Chapter 15



Understanding Mean Anomaly

Let's take the first two years of oppositions in Kepler's table, 1580 and 1582. The date, the longitude, and the latitude seem clear enough: they are when the observation was made, and where Mars was seen. But what about the Mean Longitude on the right?

Working it through

The mean anomaly is a measure of time. You can think of it as a clock. Although we do not always have the sun at its limit at 12 noon, we still use our watches without reseting them every day to solar noon. (The difference between solar time and clock time is called the equation of time, which is one of the causes of the analemma phenomenon.) For the planet Mars, the mean longitude is a measure of how much angle the planet would have traversed, if it always moved at the same rate in its orbit. So let's recreate Kepler's creation of the right column.

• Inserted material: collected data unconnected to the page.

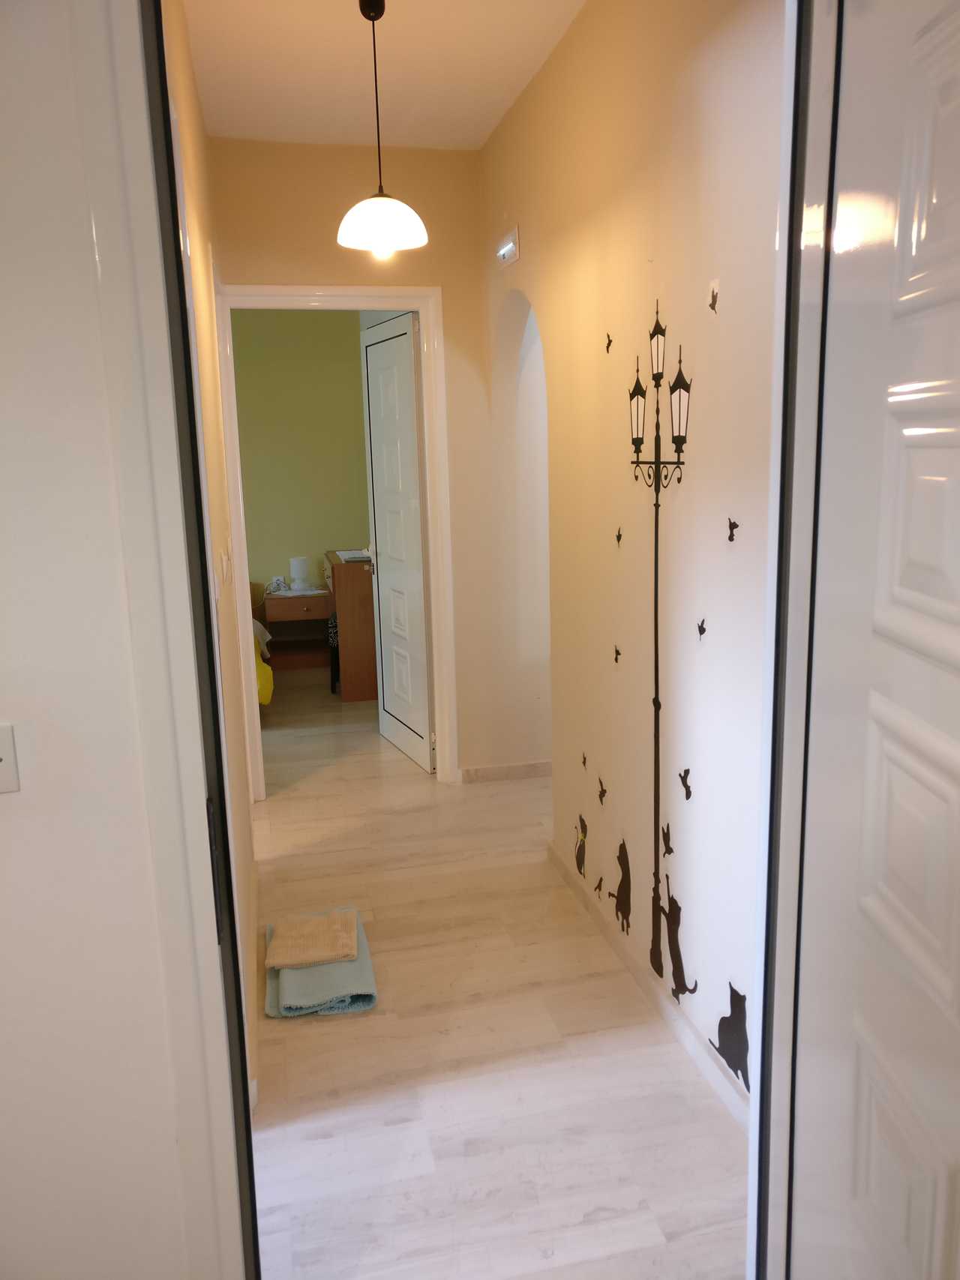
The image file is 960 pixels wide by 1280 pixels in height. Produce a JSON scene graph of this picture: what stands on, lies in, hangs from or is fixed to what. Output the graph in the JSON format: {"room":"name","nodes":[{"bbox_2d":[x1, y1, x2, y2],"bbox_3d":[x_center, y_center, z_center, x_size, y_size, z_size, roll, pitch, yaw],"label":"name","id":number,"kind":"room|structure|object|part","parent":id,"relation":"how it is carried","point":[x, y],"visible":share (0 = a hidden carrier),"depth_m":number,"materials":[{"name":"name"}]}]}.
{"room":"hallway","nodes":[
{"label":"hallway","id":0,"kind":"room"},
{"bbox_2d":[0,0,214,1276],"bbox_3d":[-1.466,0.057,1.028,2.381,2.730,0.146,-4,12,-12],"label":"front wall","id":1,"kind":"structure","parent":0,"point":[9,829],"depth_m":1.24,"materials":[{"name":"white paint"}]},
{"bbox_2d":[0,721,20,794],"bbox_3d":[-0.564,0.137,1.161,0.082,0.088,0.017,-4,12,-12],"label":"light switch","id":2,"kind":"object","parent":1,"relation":"attached to","point":[4,756],"visible":0.99,"depth_m":1.17,"materials":[{"name":"white plastic"}]},
{"bbox_2d":[80,1,260,1279],"bbox_3d":[0.105,0.120,1.308,1.018,2.434,0.201,-4,12,-12],"label":"door frame","id":3,"kind":"structure","parent":1,"relation":"attached to","point":[233,1224],"depth_m":1.19,"materials":[{"name":"white paint"}]},
{"bbox_2d":[159,1,263,1124],"bbox_3d":[-0.782,-0.355,2.926,0.131,2.784,3.086,-4,12,-12],"label":"left hallway wall","id":4,"kind":"structure","parent":0,"point":[190,192],"depth_m":2.77,"materials":[{"name":"beige paint"}]},
{"bbox_2d":[215,536,231,586],"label":"light switch","id":5,"kind":"object","parent":4,"relation":"attached to","point":[225,563],"visible":0.98,"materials":[{"name":"white plastic"}]},
{"bbox_2d":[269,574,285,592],"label":"electrical outlet","id":6,"kind":"object","parent":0,"point":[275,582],"visible":0.99,"depth_m":7.20,"materials":[{"name":"white"}]},
{"bbox_2d":[230,308,372,614],"bbox_3d":[-1.765,-1.175,7.254,3.828,2.753,0.128,-4,12,-12],"label":"bedroom wall","id":7,"kind":"structure","parent":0,"point":[352,353],"depth_m":7.28,"materials":[{"name":"green paint"}]},
{"bbox_2d":[210,134,529,785],"bbox_3d":[-0.122,-0.693,4.581,2.418,2.753,0.128,-4,12,-12],"label":"end wall","id":8,"kind":"structure","parent":0,"point":[246,267],"depth_m":4.37,"materials":[{"name":"beige paint"}]},
{"bbox_2d":[214,284,457,795],"bbox_3d":[-0.630,-0.385,4.605,0.975,2.188,0.163,-4,12,-12],"label":"door frame","id":9,"kind":"structure","parent":8,"relation":"in","point":[423,305],"depth_m":4.47,"materials":[{"name":"white paint"}]},
{"bbox_2d":[359,311,434,773],"bbox_3d":[-0.403,-0.454,5.043,0.153,2.110,0.750,-6,13,-22],"label":"bedroom door","id":10,"kind":"structure","parent":9,"relation":"attached to","point":[381,517],"depth_m":4.96,"materials":[{"name":"white paint"}]},
{"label":"door handle","id":11,"kind":"part","parent":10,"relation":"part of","materials":[{"name":"silver metal"}]},
{"bbox_2d":[458,760,551,783],"bbox_3d":[0.537,0.583,4.884,1.317,0.076,0.017,-4,12,-12],"label":"baseboard","id":12,"kind":"structure","parent":8,"relation":"attached to","point":[531,773],"depth_m":4.79,"materials":[{"name":"beige"}]},
{"bbox_2d":[180,0,584,151],"bbox_3d":[0.089,-1.829,2.919,3.283,0.113,4.651,-4,12,-12],"label":"ceiling","id":13,"kind":"structure","parent":0,"point":[481,133],"depth_m":3.32,"materials":[{"name":"white paint"}]},
{"bbox_2d":[334,0,428,257],"bbox_3d":[-0.292,-1.431,2.914,0.264,0.676,0.261,-4,12,-12],"label":"pendant lamp","id":14,"kind":"object","parent":13,"relation":"hanging from","point":[412,216],"visible":0.99,"depth_m":2.91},
{"bbox_2d":[240,669,748,1279],"bbox_3d":[-0.543,0.840,4.123,6.206,0.100,7.751,-4,12,-12],"label":"floor","id":15,"kind":"structure","parent":0,"point":[367,1020],"depth_m":2.63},
{"bbox_2d":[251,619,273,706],"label":"yellow blanket","id":16,"kind":"object","parent":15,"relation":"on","point":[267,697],"visible":0.09,"depth_m":5.67,"materials":[{"name":"yellow fabric"}]},
{"bbox_2d":[259,587,332,673],"bbox_3d":[-1.286,-0.062,7.268,0.498,0.545,0.454,-4,12,-12],"label":"nightstand","id":17,"kind":"object","parent":15,"relation":"on","point":[289,601],"visible":0.79,"depth_m":7.11,"materials":[{"name":"brown wood"}]},
{"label":"drawer","id":18,"kind":"part","parent":17,"relation":"part of","materials":[{"name":"wood"}]},
{"bbox_2d":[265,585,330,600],"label":"doily","id":19,"kind":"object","parent":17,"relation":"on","point":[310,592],"visible":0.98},
{"bbox_2d":[288,554,309,590],"bbox_3d":[-1.258,-0.465,7.217,0.139,0.218,0.139,-4,12,-12],"label":"table lamp","id":20,"kind":"object","parent":17,"relation":"on","point":[296,571],"visible":0.99,"depth_m":7.17,"materials":[{"name":"white"}]},
{"bbox_2d":[262,908,377,1017],"bbox_3d":[-0.486,0.966,3.134,0.310,0.067,0.565,-4,12,-12],"label":"blue towel","id":21,"kind":"object","parent":15,"relation":"on","point":[357,1004],"visible":0.62,"depth_m":2.94,"materials":[{"name":"fabric"}]},
{"bbox_2d":[264,908,359,969],"bbox_3d":[-0.506,0.895,3.124,0.249,0.042,0.268,-4,12,-12],"label":"beige towel","id":22,"kind":"object","parent":21,"relation":"on","point":[317,955],"visible":0.99,"depth_m":3.07,"materials":[{"name":"beige fabric"}]},
{"bbox_2d":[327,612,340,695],"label":"chair","id":23,"kind":"object","parent":15,"relation":"on","point":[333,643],"visible":0.19,"depth_m":6.44,"materials":[{"name":"black fabric"}]},
{"bbox_2d":[323,548,377,700],"bbox_3d":[-0.682,-0.146,6.722,0.558,0.849,0.993,-4,12,-12],"label":"wooden dresser","id":24,"kind":"object","parent":15,"relation":"on","point":[346,609],"visible":0.47,"depth_m":6.26,"materials":[{"name":"brown wood"}]},
{"bbox_2d":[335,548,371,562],"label":"paper","id":25,"kind":"object","parent":24,"relation":"on","point":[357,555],"visible":0.53,"depth_m":6.31,"materials":[{"name":"white paper"}]},
{"bbox_2d":[480,0,785,1129],"bbox_3d":[0.440,-0.402,2.969,0.133,2.772,3.492,-4,12,-12],"label":"right wall","id":26,"kind":"structure","parent":0,"point":[552,63],"depth_m":2.64,"materials":[{"name":"beige paint"}]},
{"bbox_2d":[494,227,520,268],"bbox_3d":[0.101,-1.423,3.776,0.048,0.102,0.236,-4,12,-12],"label":"light","id":27,"kind":"object","parent":26,"relation":"attached to","point":[510,246],"visible":0.98,"depth_m":3.74,"materials":[{"name":"white"}]},
{"bbox_2d":[573,812,587,875],"bbox_3d":[0.338,0.684,3.456,0.004,0.200,0.129,-4,12,-12],"label":"decal","id":28,"kind":"object","parent":26,"relation":"attached to","point":[581,821],"visible":0.98,"depth_m":3.45},
{"bbox_2d":[580,751,587,769],"bbox_3d":[0.339,0.398,3.375,0.004,0.054,0.045,-4,12,-12],"label":"bird decal","id":29,"kind":"object","parent":26,"relation":"attached to","point":[583,762],"visible":0.98,"depth_m":3.37},
{"bbox_2d":[593,875,603,897],"bbox_3d":[0.377,0.785,3.287,0.006,0.066,0.053,-4,12,-12],"label":"bird decal","id":30,"kind":"object","parent":26,"relation":"attached to","point":[600,885],"visible":0.99,"depth_m":3.28},
{"bbox_2d":[596,776,607,803],"bbox_3d":[0.375,0.468,3.190,0.007,0.076,0.071,-4,12,-12],"label":"bird decal","id":31,"kind":"object","parent":26,"relation":"attached to","point":[602,792],"visible":0.99,"depth_m":3.19},
{"bbox_2d":[604,332,613,352],"bbox_3d":[0.357,-0.822,2.869,0.005,0.054,0.048,-4,12,-12],"label":"bird decal","id":32,"kind":"object","parent":26,"relation":"attached to","point":[607,348],"visible":0.98,"depth_m":2.87},
{"bbox_2d":[611,644,621,664],"bbox_3d":[0.393,0.043,2.971,0.008,0.054,0.053,-4,12,-12],"label":"bird decal","id":33,"kind":"object","parent":26,"relation":"attached to","point":[616,660],"visible":0.98,"depth_m":2.97},
{"bbox_2d":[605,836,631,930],"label":"decal","id":34,"kind":"object","parent":26,"relation":"attached to","point":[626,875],"visible":0.99,"depth_m":3.09},
{"bbox_2d":[614,526,623,545],"bbox_3d":[0.387,-0.288,2.901,0.008,0.051,0.044,-4,12,-12],"label":"bird decal","id":35,"kind":"object","parent":26,"relation":"attached to","point":[618,536],"visible":0.98,"depth_m":2.90},
{"bbox_2d":[545,838,751,1132],"bbox_3d":[0.502,0.998,2.790,0.016,0.075,2.328,-4,12,-12],"label":"baseboard","id":36,"kind":"structure","parent":26,"relation":"attached to","point":[607,934],"depth_m":2.81,"materials":[{"name":"white"}]},
{"bbox_2d":[626,299,692,980],"bbox_3d":[0.450,0.033,2.638,0.011,1.648,0.419,-4,12,-12],"label":"wall decal","id":37,"kind":"object","parent":26,"relation":"attached to","point":[654,702],"visible":0.99,"depth_m":2.64},
{"bbox_2d":[659,822,672,854],"bbox_3d":[0.483,0.519,2.683,0.005,0.080,0.077,-4,12,-12],"label":"bird decal","id":38,"kind":"object","parent":26,"relation":"attached to","point":[665,848],"visible":0.99,"depth_m":2.68},
{"bbox_2d":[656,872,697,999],"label":"decal","id":39,"kind":"object","parent":26,"relation":"attached to","point":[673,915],"visible":0.99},
{"bbox_2d":[677,767,692,799],"bbox_3d":[0.506,0.356,2.551,0.005,0.070,0.065,-4,12,-12],"label":"bird decal","id":40,"kind":"object","parent":26,"relation":"attached to","point":[684,783],"visible":0.99,"depth_m":2.55,"materials":[{"name":"black plastic"}]},
{"bbox_2d":[695,617,707,637],"bbox_3d":[0.516,-0.025,2.415,0.004,0.044,0.044,-4,12,-12],"label":"bird decal","id":41,"kind":"object","parent":26,"relation":"attached to","point":[699,630],"visible":0.99,"depth_m":2.41},
{"bbox_2d":[707,279,719,313],"bbox_3d":[0.497,-0.732,2.209,0.004,0.064,0.050,-4,12,-12],"label":"bird decal","id":42,"kind":"object","parent":26,"relation":"attached to","point":[713,297],"visible":0.99,"depth_m":2.21},
{"bbox_2d":[712,980,749,1089],"bbox_3d":[0.571,0.883,2.339,0.003,0.223,0.207,-4,12,-12],"label":"decal","id":43,"kind":"object","parent":26,"relation":"attached to","point":[734,1007],"visible":0.98,"depth_m":2.33,"materials":[{"name":"black plastic"}]},
{"bbox_2d":[725,517,739,541],"bbox_3d":[0.534,-0.232,2.195,0.004,0.045,0.048,-4,12,-12],"label":"bird decal","id":44,"kind":"object","parent":26,"relation":"attached to","point":[734,526],"visible":0.98,"depth_m":2.19,"materials":[{"name":"black plastic"}]},
{"bbox_2d":[752,1,959,1279],"bbox_3d":[0.465,0.264,0.918,0.144,2.241,0.905,-2,12,-2],"label":"front door","id":45,"kind":"structure","parent":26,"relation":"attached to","point":[955,617],"depth_m":1.11,"materials":[{"name":"white"}]}
]}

First, let's see how many days have passed between Nov 18, 1580 and Dec 28, 1582. We have two years (2×365.25), one month (30 days has November), and ten more days (from the 18th to the 28th). Together, that gives:

2×365.25 + 30 + 10 = 770.5 days.

(We won't factor in the hours and minutes of time for this rough example.) Now, how many Mars orbits do 770.5 days make, and how many degrees would a uniformly moving Mars move? One Mars year is about 686.6 days, so 770.5/686.6 tells us how many Mars years we have, and multiplying by 360° will give us the degrees. When we do the math, we get:

404°, which, removing 360°, is 44°.

Compare that to the difference of Mean Longitude in the right column. The S stands for "Sign", which is 30°. We have (ignoring minutes and seconds),

3S 9° - 1S 25°
99° - 55° = 44°,
the same as we had found above.